On August 24, 2021, Brooks was waived/injured and placed on injured reserve. He was released on September 2.

===Los Angeles Rams===
On September 4, 2021, Brooks was signed to the Los Angeles Rams practice squad. He was promoted to the active roster on November 9. He was waived on January 29, 2022, and re-signed to the practice squad. Brooks won Super Bowl LVI when the Rams defeated the Cincinnati Bengals.

On February 15, 2022, Brooks signed a reserve/future contract with the Rams. He was waived on May 4.

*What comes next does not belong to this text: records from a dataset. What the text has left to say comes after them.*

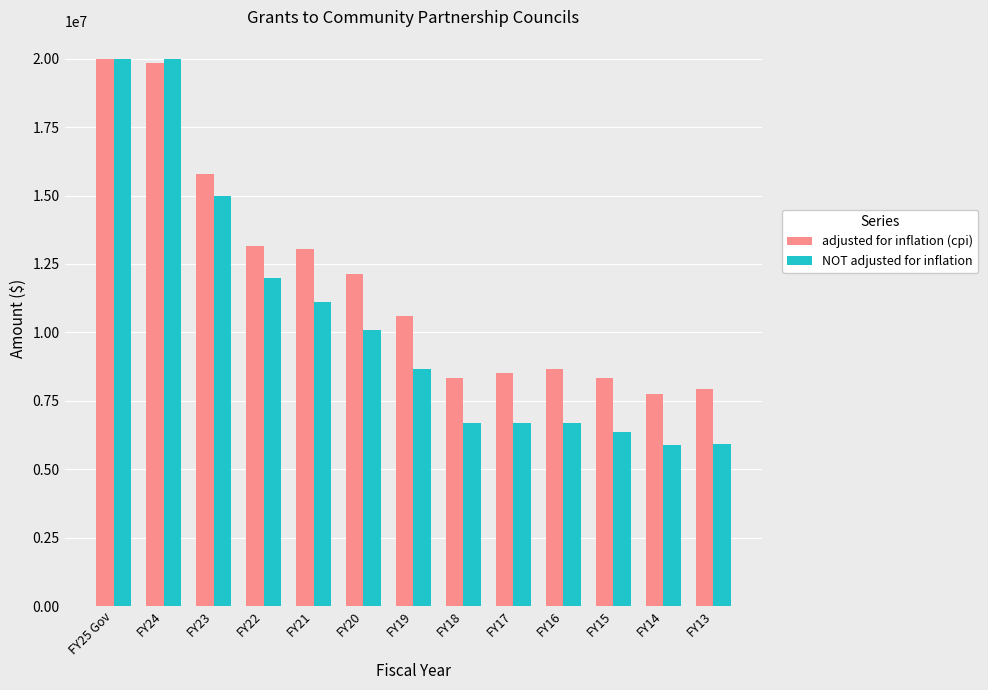

How many data points does each series have?

13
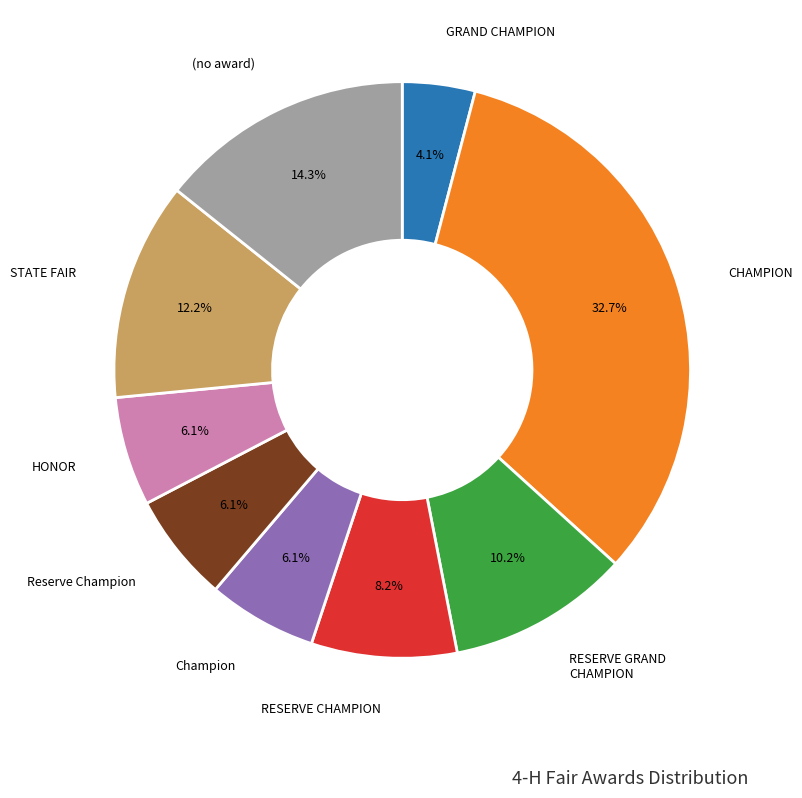

Does any single category account for the majority?

No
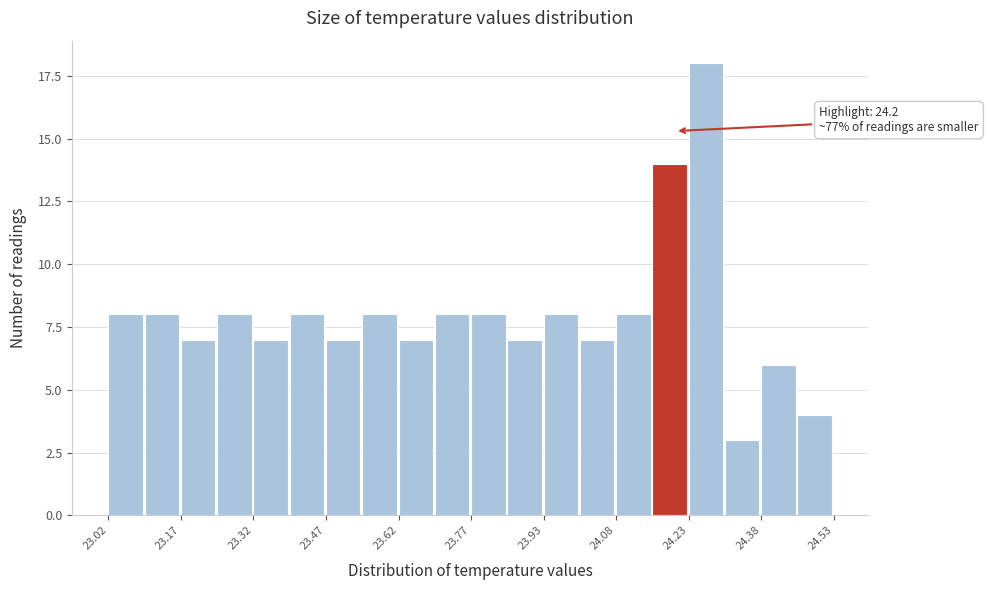

Around what value on the x-axis is the tallest bar? Give the approximate position of its centre, as read against the axis.

24.26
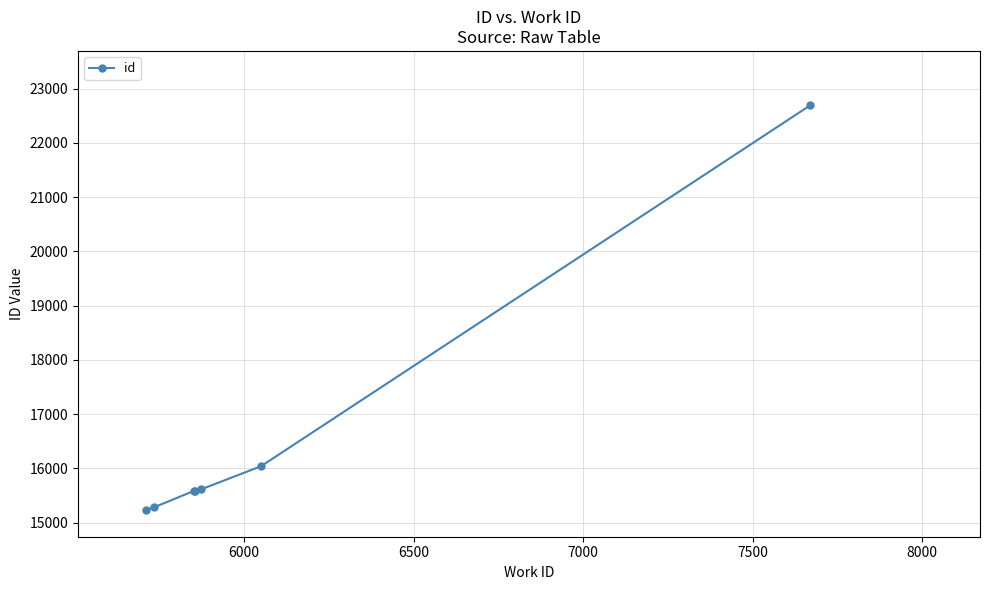

What is the value of the 6th point from the left?

16039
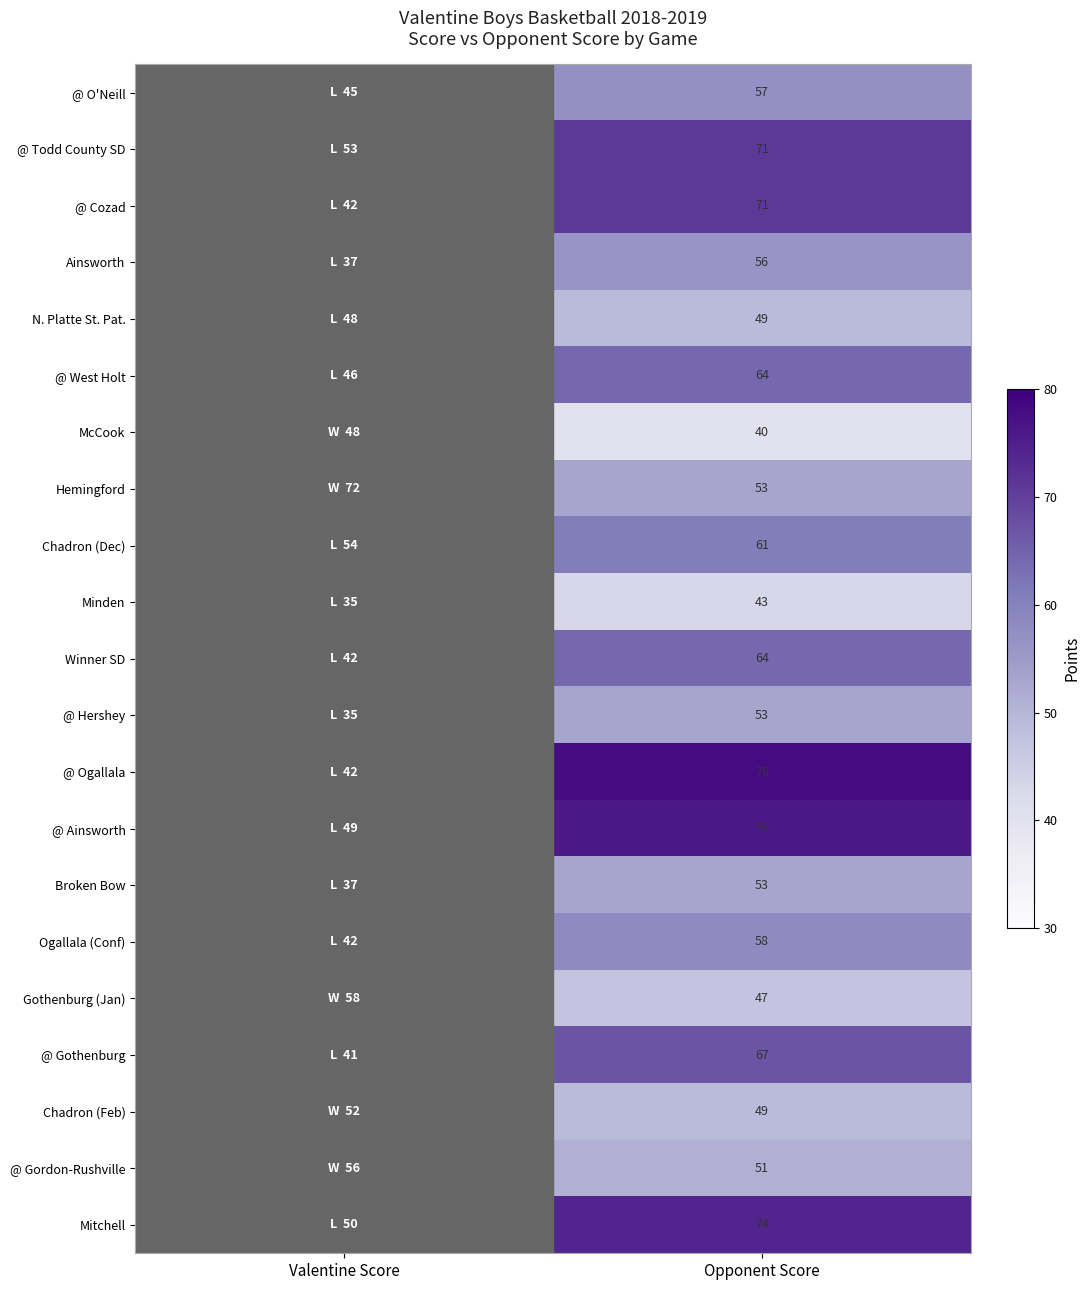

True or false: @ Hershey has a value of 22 at Opponent Score.

False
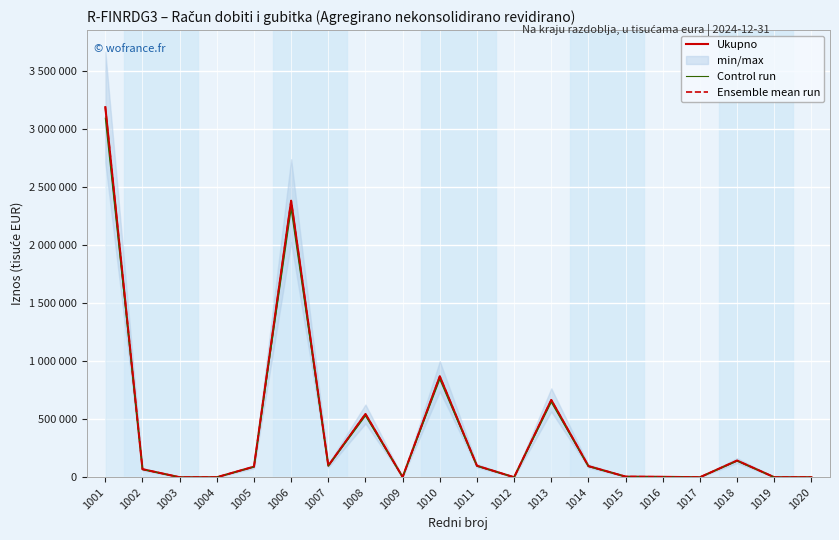

True or false: Ukupno and Ensemble mean run intersect in this chart.

False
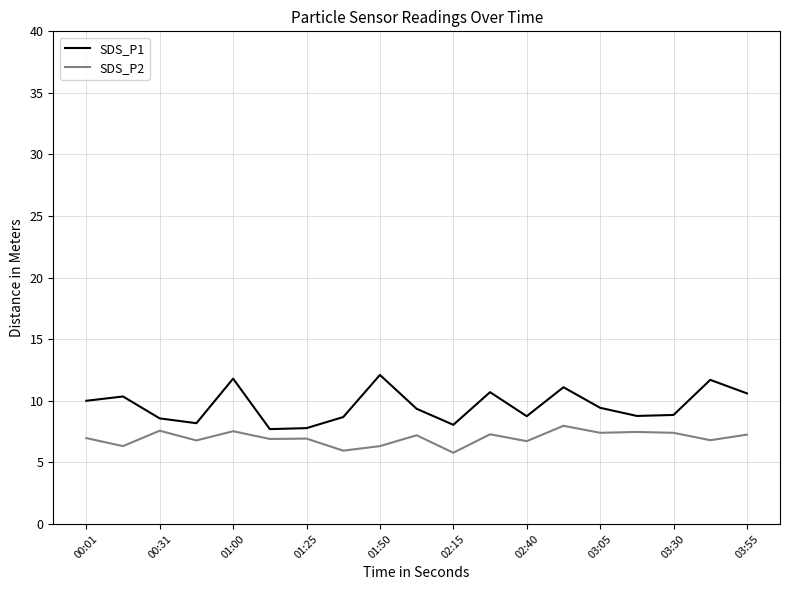

What is the maximum value for SDS_P2?

8.0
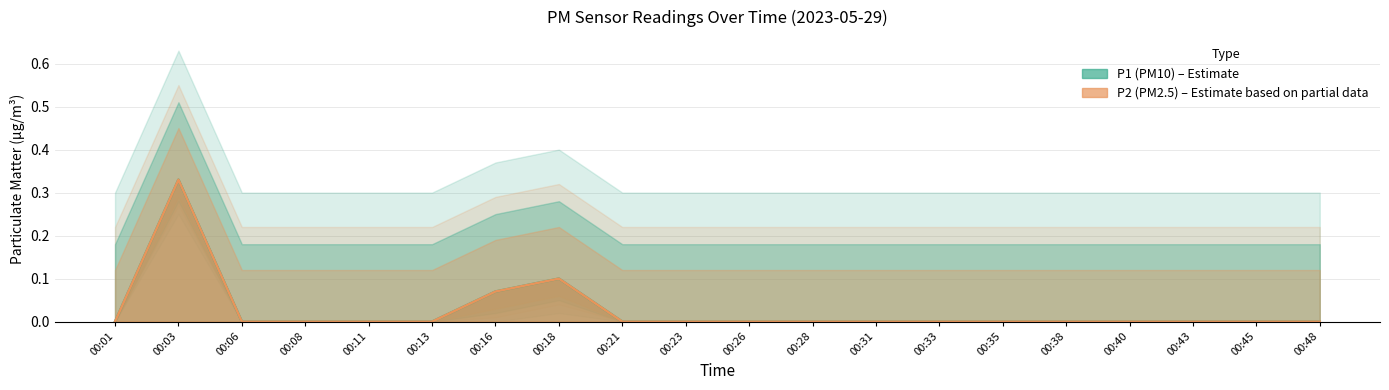

How many values in the P2 series exceed 0?

3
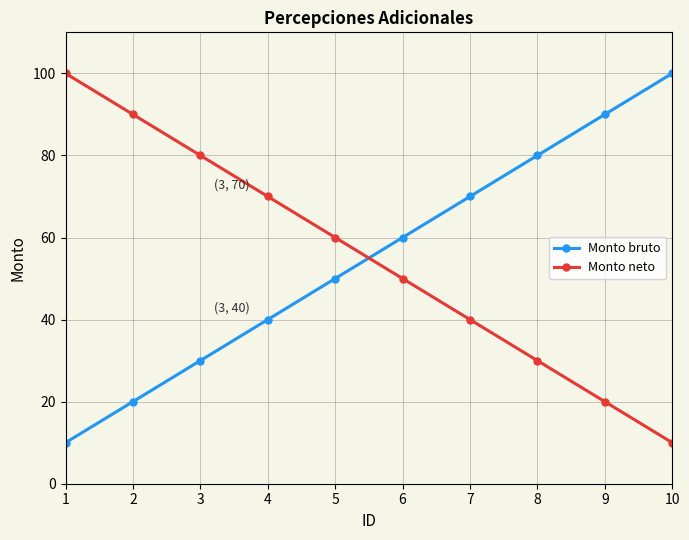

What are all the series names shown in the legend?

Monto bruto, Monto neto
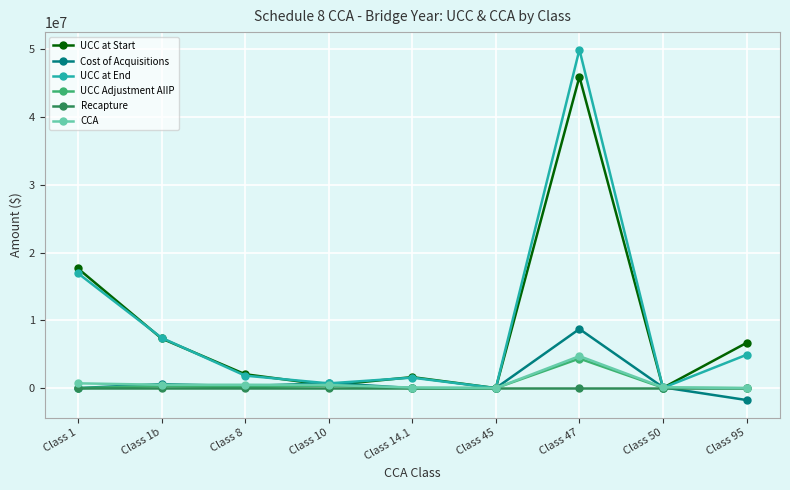

Is the value of Recapture at Class 1 greater than the value of UCC at End at Class 14.1?

No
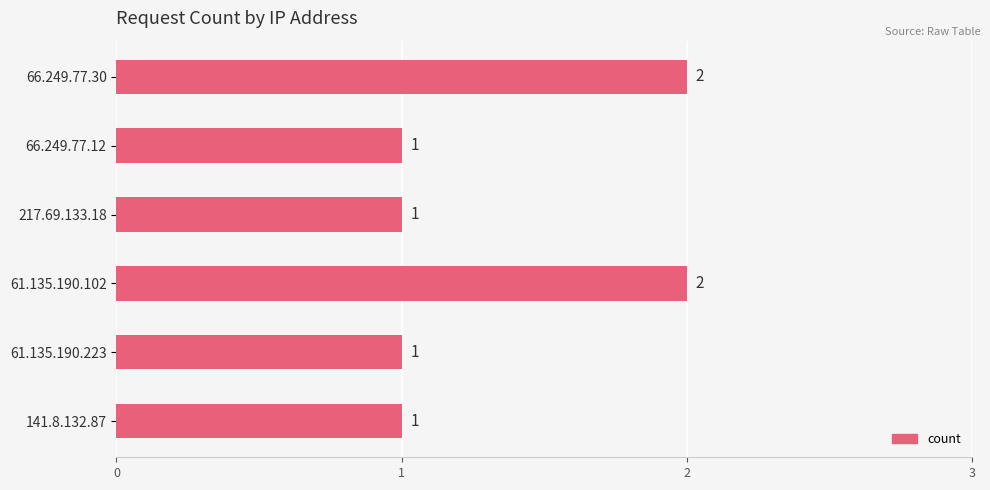

How many bars are there in total?

6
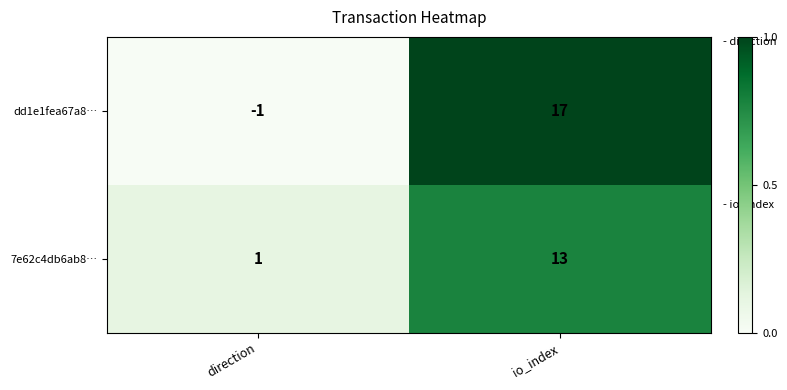

Reading left to right, what are all the values shown in this chart?

dd1e1fea67a8…: direction=-1	io_index=17
7e62c4db6ab8…: direction=1	io_index=13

=== Seattle Sea Dragons ===
On November 17, 2022, Brooks was drafted by the Seattle Sea Dragons of the XFL. The Sea Dragons folded when the XFL and United States Football League merged to create the United Football League (UFL).

=== Memphis Showboats ===
On January 15, 2024, Brooks was selected by the Memphis Showboats in the 12th round of the Super Draft portion of the 2024 UFL dispersal draft. He signed with the team on January 30. Brooks was released on March 10.

=== Saskatchewan Roughriders ===
On April 11, 2024, Brooks signed with the Saskatchewan Roughriders of the Canadian Football League (CFL).